Segment Start: Data records

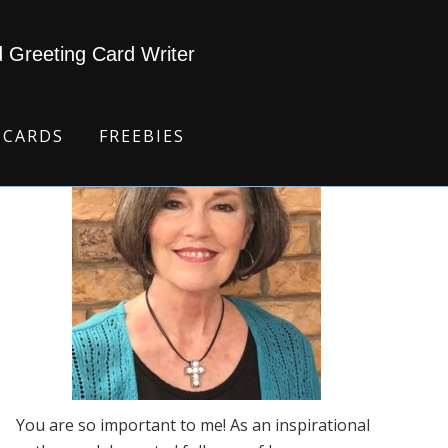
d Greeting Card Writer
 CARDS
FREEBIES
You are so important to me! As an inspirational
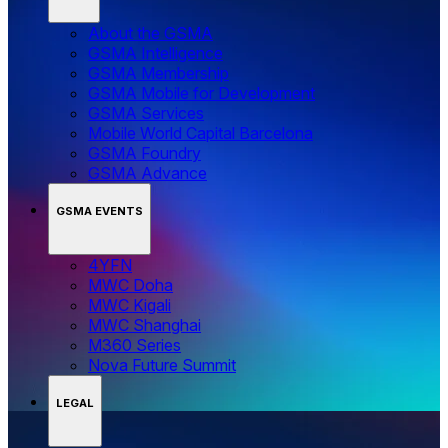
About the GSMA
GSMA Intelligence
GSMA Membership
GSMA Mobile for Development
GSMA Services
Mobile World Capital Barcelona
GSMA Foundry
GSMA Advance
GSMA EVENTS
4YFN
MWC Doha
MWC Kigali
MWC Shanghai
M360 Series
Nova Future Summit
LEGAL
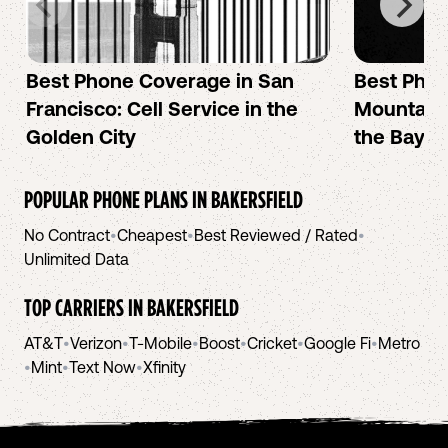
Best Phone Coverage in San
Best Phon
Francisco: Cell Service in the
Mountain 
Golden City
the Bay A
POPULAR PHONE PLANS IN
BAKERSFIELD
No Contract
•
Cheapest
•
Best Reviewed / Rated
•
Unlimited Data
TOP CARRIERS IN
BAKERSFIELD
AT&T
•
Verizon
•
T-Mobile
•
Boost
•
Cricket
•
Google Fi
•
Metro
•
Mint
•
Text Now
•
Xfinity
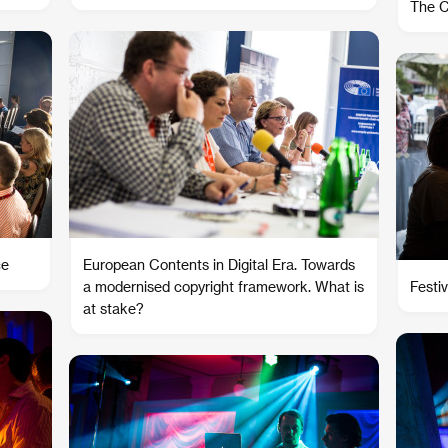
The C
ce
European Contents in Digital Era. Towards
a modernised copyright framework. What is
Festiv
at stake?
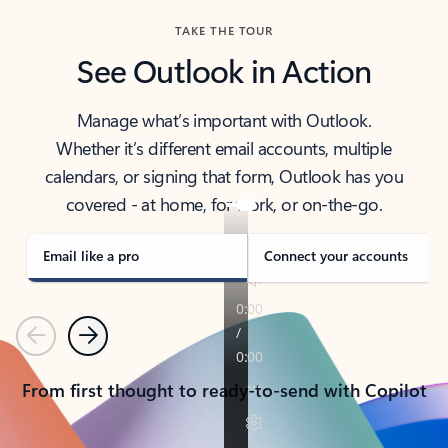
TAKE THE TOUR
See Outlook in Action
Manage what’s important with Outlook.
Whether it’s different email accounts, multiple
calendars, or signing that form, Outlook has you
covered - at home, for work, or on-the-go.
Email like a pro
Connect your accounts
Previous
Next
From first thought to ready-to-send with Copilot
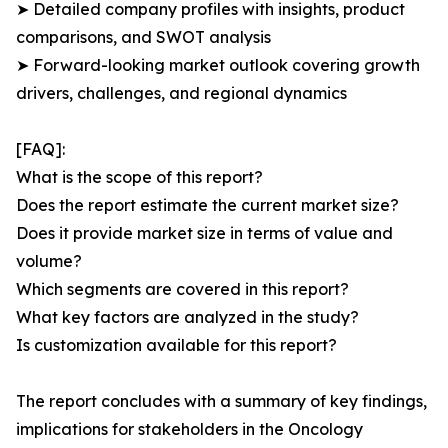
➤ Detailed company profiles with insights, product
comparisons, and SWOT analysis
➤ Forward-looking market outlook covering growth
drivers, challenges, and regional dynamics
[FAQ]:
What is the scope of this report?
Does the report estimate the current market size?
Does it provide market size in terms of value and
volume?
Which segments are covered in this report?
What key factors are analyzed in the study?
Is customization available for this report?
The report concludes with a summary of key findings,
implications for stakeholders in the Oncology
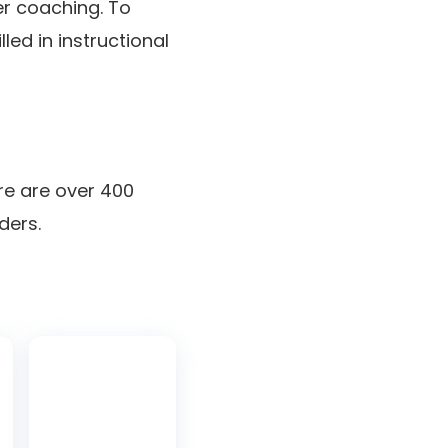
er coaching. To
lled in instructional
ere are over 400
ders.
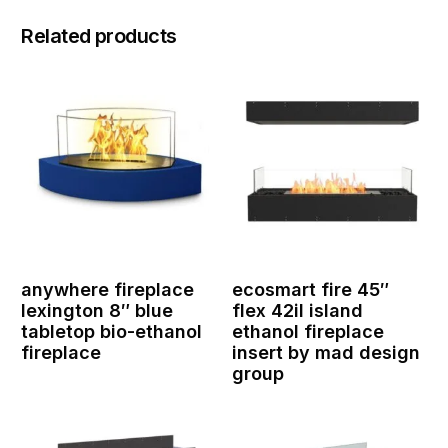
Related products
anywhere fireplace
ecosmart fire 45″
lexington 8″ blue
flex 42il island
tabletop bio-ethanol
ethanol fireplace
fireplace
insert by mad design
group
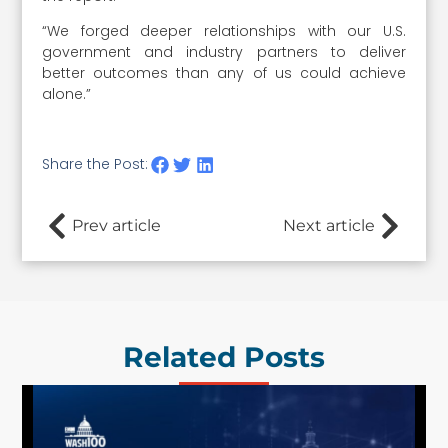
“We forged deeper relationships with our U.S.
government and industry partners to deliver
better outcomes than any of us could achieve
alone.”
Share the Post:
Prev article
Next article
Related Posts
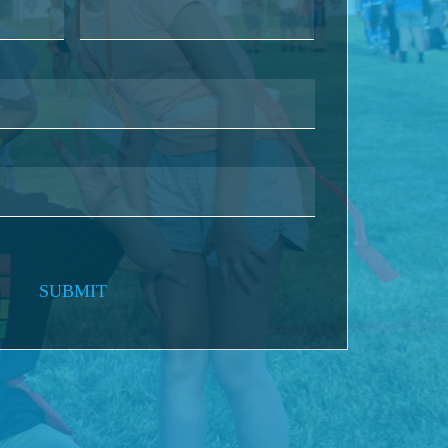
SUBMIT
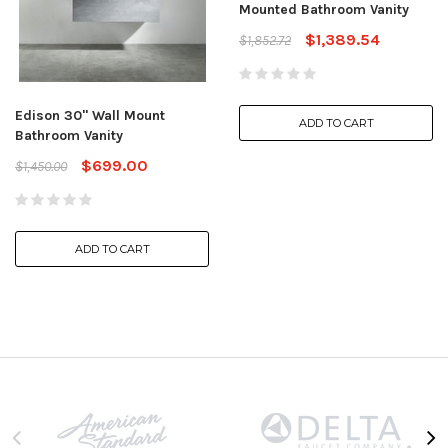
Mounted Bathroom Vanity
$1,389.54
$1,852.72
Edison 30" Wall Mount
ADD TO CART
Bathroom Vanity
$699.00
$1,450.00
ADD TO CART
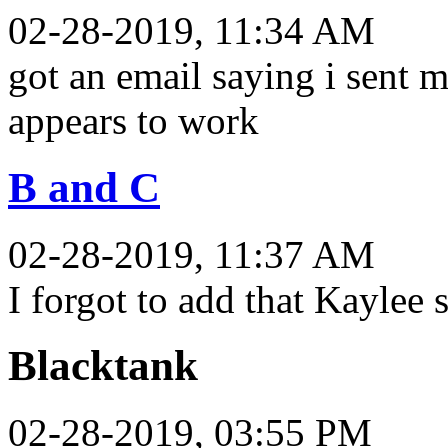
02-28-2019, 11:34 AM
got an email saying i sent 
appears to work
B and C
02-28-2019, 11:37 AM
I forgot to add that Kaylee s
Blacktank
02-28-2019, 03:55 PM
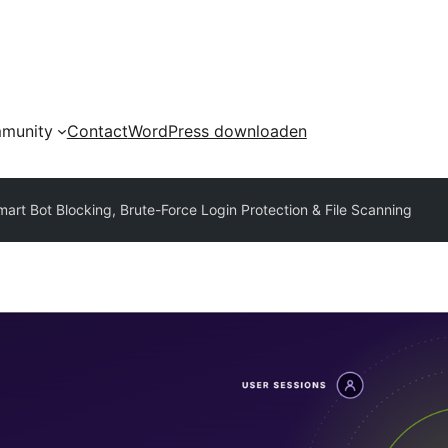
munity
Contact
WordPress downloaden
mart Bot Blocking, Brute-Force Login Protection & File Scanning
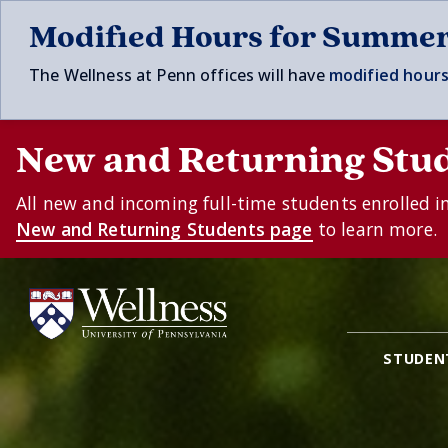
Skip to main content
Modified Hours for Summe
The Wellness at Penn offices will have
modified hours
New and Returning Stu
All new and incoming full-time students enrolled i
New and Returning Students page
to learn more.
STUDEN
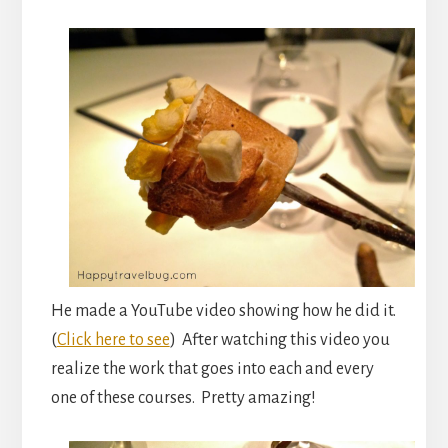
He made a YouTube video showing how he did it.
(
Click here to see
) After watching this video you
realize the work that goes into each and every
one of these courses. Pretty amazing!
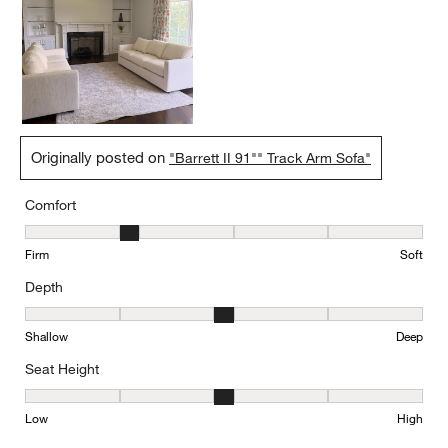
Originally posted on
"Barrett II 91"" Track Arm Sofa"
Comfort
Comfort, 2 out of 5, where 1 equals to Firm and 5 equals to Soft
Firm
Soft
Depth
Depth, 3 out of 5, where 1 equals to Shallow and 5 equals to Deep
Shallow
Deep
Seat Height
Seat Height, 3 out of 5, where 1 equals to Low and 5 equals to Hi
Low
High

Segment End: Data records

Select every line in the records above that contains the word "fireplace".

anywhere fireplace
ethanol fireplace
fireplace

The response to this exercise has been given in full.